Minnesota voters, who eight years ago elected a former professional wrestler as their governor, may find a self-proclaimed vampire on the ballot for the office this year.

"Politics is a cut-throat business," said Jonathan "The Impaler" Sharkey, who said he plans to announce his bid for governor Friday on the ticket of the Vampyres, Witches and Pagans Party.

Like Jesse "The Body" Ventura, who was elected governor as an independent in 1998, the 41-year-old Sharkey once was a wrestler, although he spent his time "The Unholiest of Kings: Tarantula" on obscure professional circuits.

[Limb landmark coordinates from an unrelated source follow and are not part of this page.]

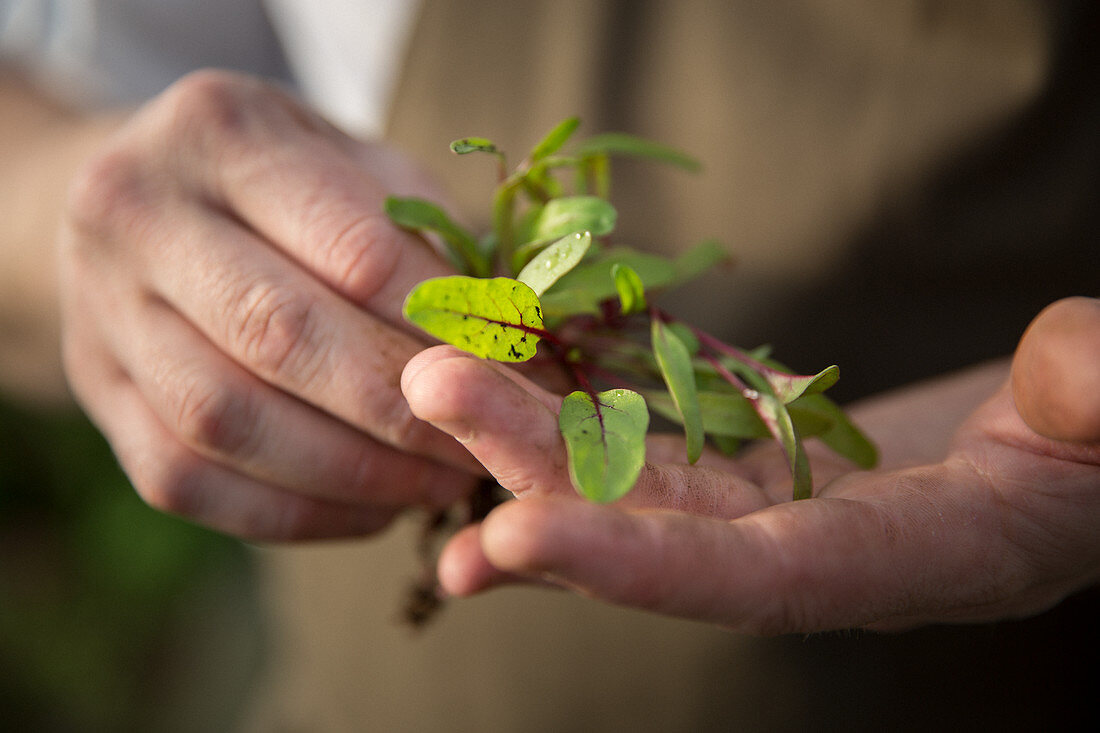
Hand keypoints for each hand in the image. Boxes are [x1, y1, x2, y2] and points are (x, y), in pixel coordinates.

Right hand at [59, 70, 480, 539]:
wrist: (139, 202)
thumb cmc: (284, 181)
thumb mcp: (357, 166)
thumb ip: (430, 241)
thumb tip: (520, 352)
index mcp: (222, 132)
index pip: (356, 247)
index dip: (448, 327)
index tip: (521, 373)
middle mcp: (137, 214)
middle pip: (281, 336)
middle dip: (403, 410)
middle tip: (485, 449)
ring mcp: (101, 310)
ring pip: (226, 421)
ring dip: (352, 473)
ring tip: (437, 487)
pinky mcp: (96, 397)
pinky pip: (189, 480)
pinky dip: (295, 511)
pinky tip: (370, 509)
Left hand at [401, 297, 1099, 633]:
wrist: (1057, 452)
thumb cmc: (1099, 455)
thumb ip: (1098, 411)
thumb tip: (1085, 368)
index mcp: (889, 566)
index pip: (747, 583)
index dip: (631, 565)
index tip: (513, 534)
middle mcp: (798, 541)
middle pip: (648, 516)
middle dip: (535, 467)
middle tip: (432, 395)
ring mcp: (764, 489)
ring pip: (632, 458)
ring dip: (532, 424)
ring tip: (435, 380)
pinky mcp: (751, 437)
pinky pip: (658, 410)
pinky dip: (587, 388)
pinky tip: (513, 359)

"I'm a Satanist who doesn't hate Jesus," Sharkey told Reuters. "I just hate God the Father."

However, he claims to respect all religions and if elected, will post "everything from the Ten Commandments to the Wicca Reed" in government buildings.

Sharkey also pledged to execute convicted murders and child molesters personally by impaling them on a wooden pole outside the state capitol.

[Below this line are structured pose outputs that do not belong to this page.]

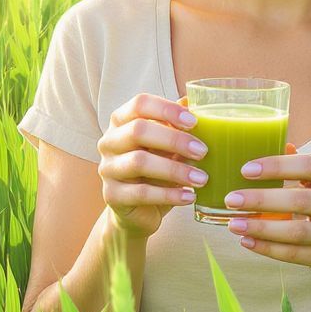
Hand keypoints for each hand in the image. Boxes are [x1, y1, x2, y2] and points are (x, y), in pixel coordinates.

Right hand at [98, 93, 208, 238]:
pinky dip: (169, 195)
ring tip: (201, 178)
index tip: (194, 122)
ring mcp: (107, 168)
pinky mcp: (112, 195)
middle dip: (174, 140)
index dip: (167, 109)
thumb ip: (177, 125)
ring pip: (139, 162)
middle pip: (138, 130)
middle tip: (203, 151)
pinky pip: (141, 193)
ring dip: (175, 170)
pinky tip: (189, 196)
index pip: (140, 104)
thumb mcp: (168, 146)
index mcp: (122, 121)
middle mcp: (109, 141)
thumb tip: (191, 100)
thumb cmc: (157, 170)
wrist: (139, 211)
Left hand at [224, 142, 310, 287]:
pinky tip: (247, 241)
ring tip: (233, 224)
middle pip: (300, 200)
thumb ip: (298, 165)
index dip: (277, 166)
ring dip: (261, 228)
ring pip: (296, 231)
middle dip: (261, 200)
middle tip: (232, 199)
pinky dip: (268, 248)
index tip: (246, 169)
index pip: (308, 166)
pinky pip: (295, 254)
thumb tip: (274, 140)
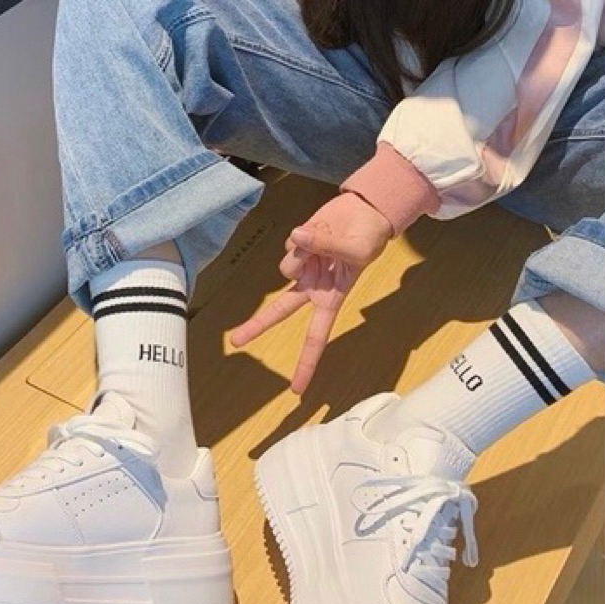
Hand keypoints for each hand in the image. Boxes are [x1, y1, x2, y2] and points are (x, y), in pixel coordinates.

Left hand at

Sharkey told the Minneapolis Star Tribune that he's a vampire "just like you see in the movies and TV."

"I sink my fangs into the neck of my donor ... and drink their blood," he said, adding that his donor is his wife, Julie.

The field for the governor's race in Minnesota is far from complete. Republican incumbent Tim Pawlenty is widely expected to seek another term in November and his Democratic opponent has not been determined.

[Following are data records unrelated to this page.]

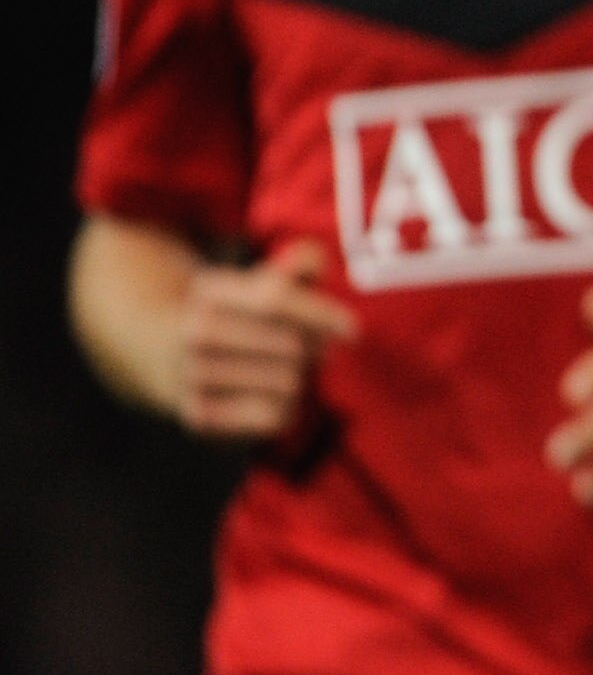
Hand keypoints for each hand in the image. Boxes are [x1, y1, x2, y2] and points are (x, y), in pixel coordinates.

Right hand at [177, 239, 354, 442]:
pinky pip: (272, 416)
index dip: (320, 313)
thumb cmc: (233, 312)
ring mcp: (191, 374)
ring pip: (287, 383)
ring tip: (284, 369)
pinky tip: (272, 395)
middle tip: (312, 348)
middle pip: (291, 346)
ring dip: (301, 378)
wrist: (157, 348)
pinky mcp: (196, 414)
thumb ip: (296, 264)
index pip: (274, 298)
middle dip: (314, 348)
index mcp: (211, 290)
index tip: (354, 330)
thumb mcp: (255, 280)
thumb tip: (315, 257)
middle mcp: (195, 331)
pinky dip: (285, 408)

Sharkey said he planned to announce his candidacy Friday -- the 13th -- because that was "my lucky number."


----------



## rscalzo (Sep 16, 2005)

Sounds like most of the politicians in New Jersey...


----------



## dcs2244 (Jan 29, 2004)

sounds like most politicians, period.


----------



## CJIS (Mar 12, 2005)

:hmmm: I guess instead of sucking the blood out of you they plan to suck the money out of you.


----------



## lokiluvr (Dec 30, 2004)

Uhm,,,,Oooooh-k


----------